Credit default swap payments are usually made quarterly in arrears. So the higher the probability of default, the more the seller of protection needs to worry about a credit event taking place before any income has been received from the swap. Therefore, credit default swaps on single names and tranches with spreads higher than about 500 basis points tend to trade on a points-up-front basis. In other words, the spread or a portion of the spread is present-valued and paid upfront. If only a portion of the spread is paid upfront, there is still a running spread to pay.

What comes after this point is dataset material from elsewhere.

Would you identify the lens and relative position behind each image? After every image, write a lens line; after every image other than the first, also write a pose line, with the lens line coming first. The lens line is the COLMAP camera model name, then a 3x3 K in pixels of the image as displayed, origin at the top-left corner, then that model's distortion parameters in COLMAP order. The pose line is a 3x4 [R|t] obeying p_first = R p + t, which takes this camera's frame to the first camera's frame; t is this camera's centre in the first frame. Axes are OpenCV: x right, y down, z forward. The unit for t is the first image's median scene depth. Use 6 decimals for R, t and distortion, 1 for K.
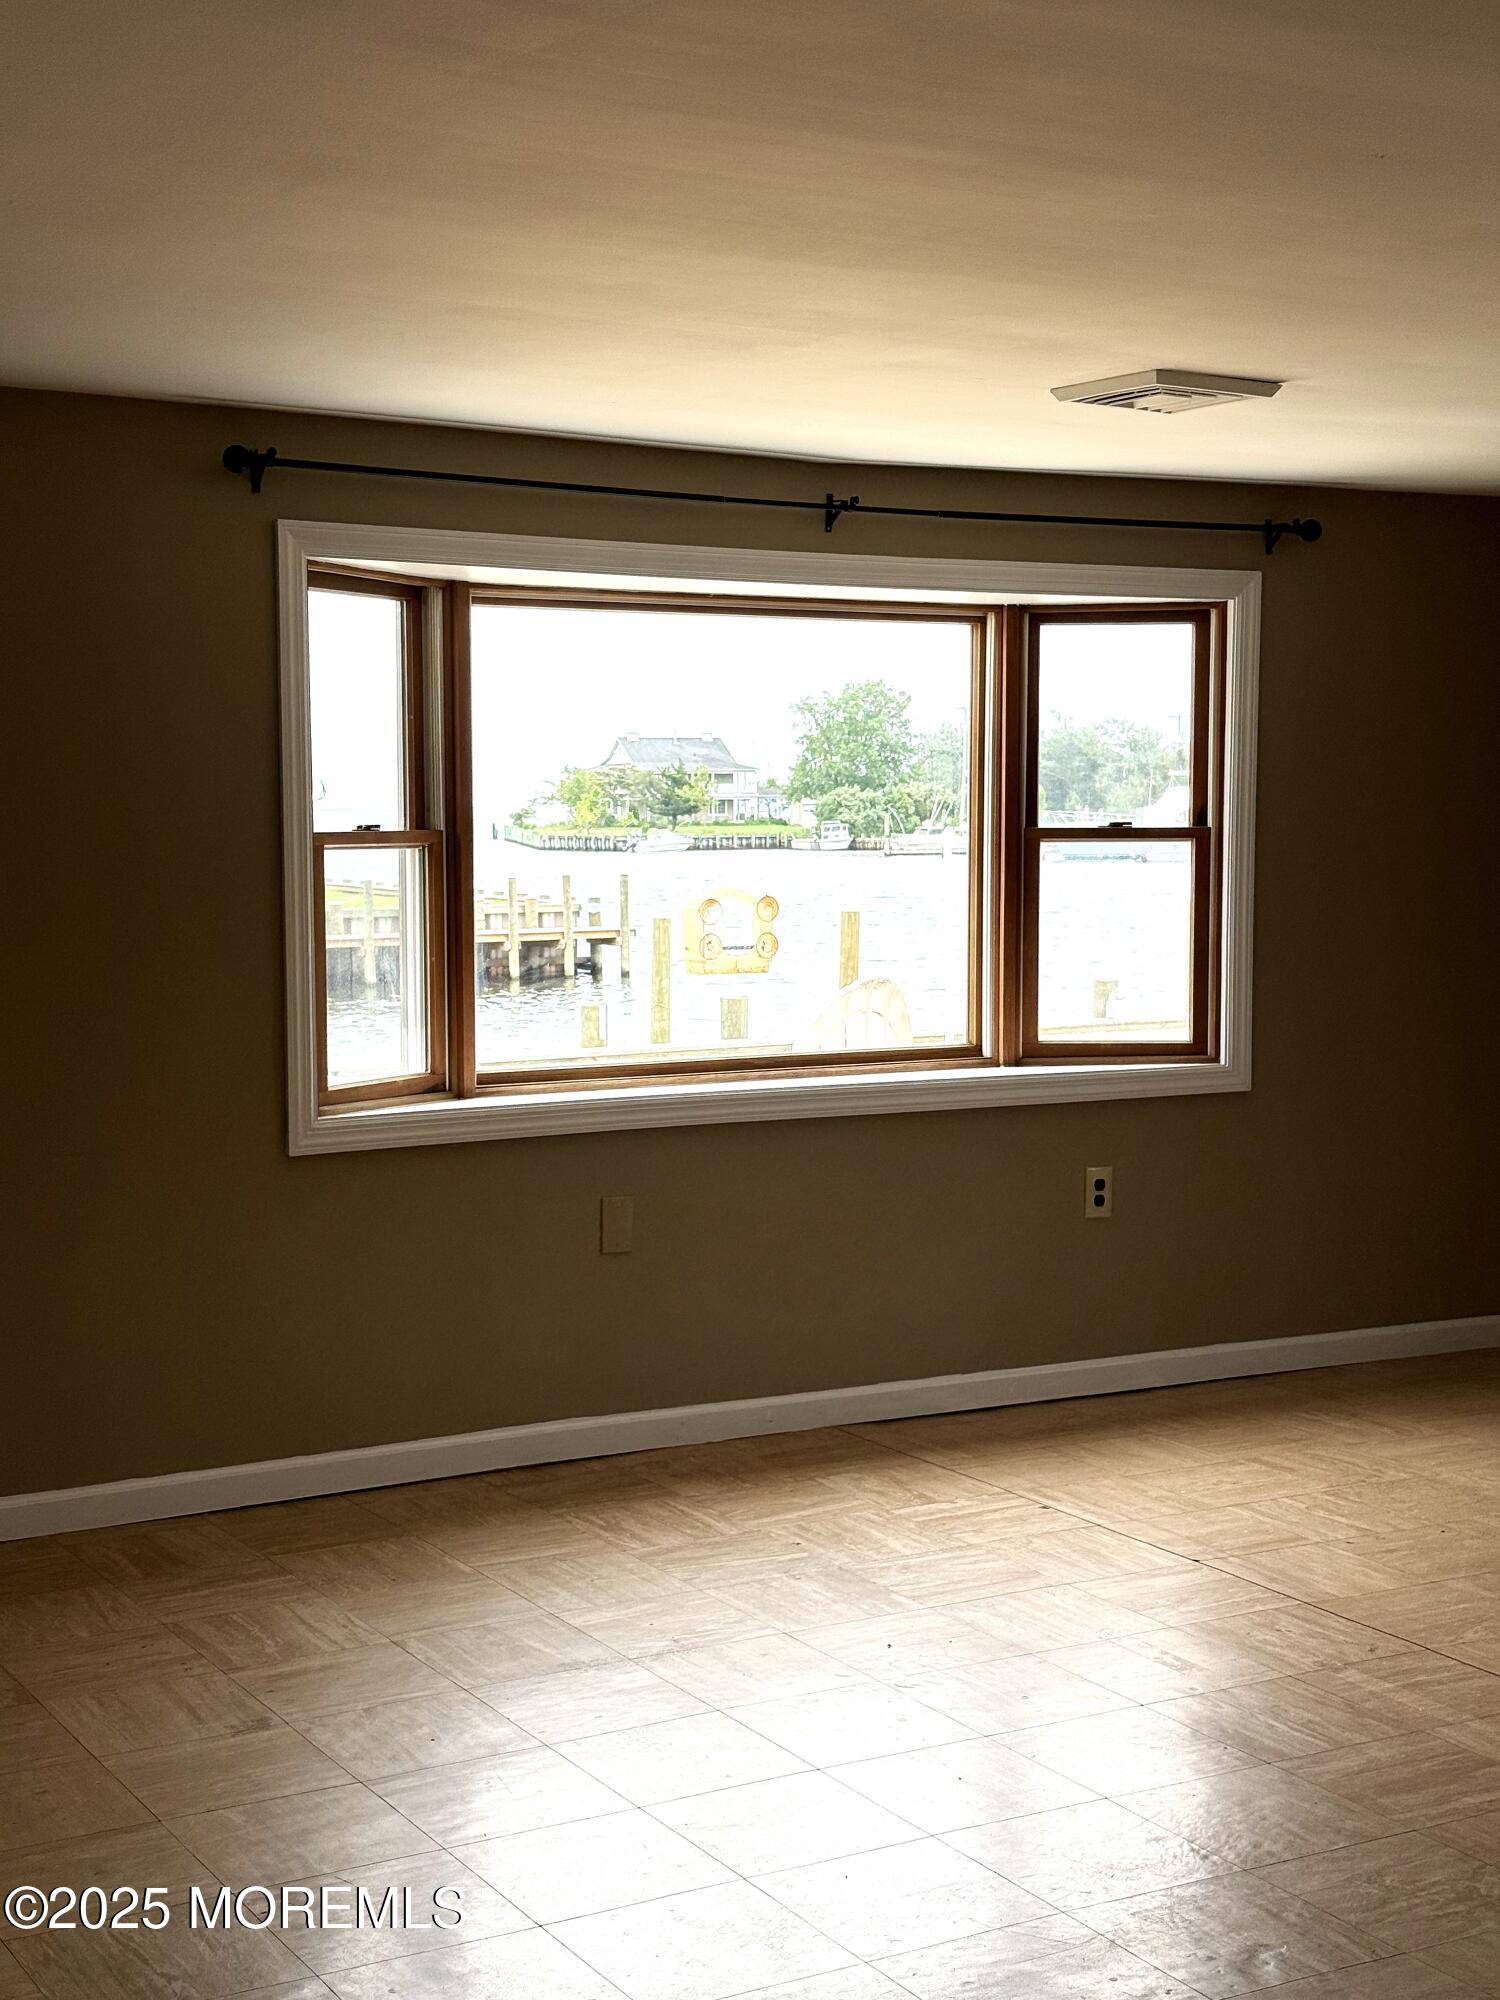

There is no market standard for when a credit starts trading upfront and there is no market standard for whether the spread is fully or partially paid upfront. For example, in February 2006, just before it defaulted, Dana was quoted at 35/37.5 points up front. This meant a trader could sell $10 million of protection and receive an initial payment of $3.5 million.

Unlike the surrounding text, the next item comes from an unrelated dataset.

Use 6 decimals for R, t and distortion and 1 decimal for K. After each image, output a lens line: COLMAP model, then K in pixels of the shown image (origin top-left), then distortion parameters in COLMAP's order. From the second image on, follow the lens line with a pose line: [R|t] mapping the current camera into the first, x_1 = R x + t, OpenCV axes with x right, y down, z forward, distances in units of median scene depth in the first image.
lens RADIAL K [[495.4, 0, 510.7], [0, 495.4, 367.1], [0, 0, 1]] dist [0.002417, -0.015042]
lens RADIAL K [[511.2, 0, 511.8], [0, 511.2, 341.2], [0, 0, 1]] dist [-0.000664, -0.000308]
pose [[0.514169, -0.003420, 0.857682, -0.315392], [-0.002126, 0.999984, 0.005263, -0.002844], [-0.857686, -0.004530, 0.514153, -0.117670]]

Another example of upfront amounts is in equity tranche trades. The market standard for the 0-3% iTraxx and CDX IG tranches is to pay a portion of the spread upfront and 500bp running. As the 500bp running is constant, prices for the equity tranche are quoted based on the upfront amount. Again, this is due to the high probability of experiencing a loss on the equity tranche. (As losses occur, the 500bp payment remains the same but it is now calculated on the reduced notional.)

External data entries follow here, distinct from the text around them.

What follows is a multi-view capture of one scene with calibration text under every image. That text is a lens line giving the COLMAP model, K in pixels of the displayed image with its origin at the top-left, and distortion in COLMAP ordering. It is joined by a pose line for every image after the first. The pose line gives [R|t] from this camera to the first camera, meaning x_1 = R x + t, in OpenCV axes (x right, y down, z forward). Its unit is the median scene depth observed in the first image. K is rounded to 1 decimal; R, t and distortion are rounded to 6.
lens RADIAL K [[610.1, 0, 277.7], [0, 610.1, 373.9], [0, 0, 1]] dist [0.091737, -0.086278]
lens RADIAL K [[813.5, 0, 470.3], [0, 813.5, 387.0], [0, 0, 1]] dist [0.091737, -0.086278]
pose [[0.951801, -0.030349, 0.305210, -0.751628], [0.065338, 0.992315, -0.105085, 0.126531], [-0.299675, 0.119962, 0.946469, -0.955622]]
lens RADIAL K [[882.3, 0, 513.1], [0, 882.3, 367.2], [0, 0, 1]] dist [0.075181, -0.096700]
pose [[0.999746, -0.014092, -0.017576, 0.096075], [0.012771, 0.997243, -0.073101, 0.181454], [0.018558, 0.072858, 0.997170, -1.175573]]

Index swaps also trade with exchanges of upfront amounts. This is because the standardisation of the index contract extends to the contractual spread, which is fixed at the launch date for each series. So, if the contractual spread is fixed at 30bp but the market value is now 40bp, the seller of protection will receive only 30bp under the contract. The seller needs to be compensated for the 10bp difference between the contract and the market by receiving the present value of 10bp running.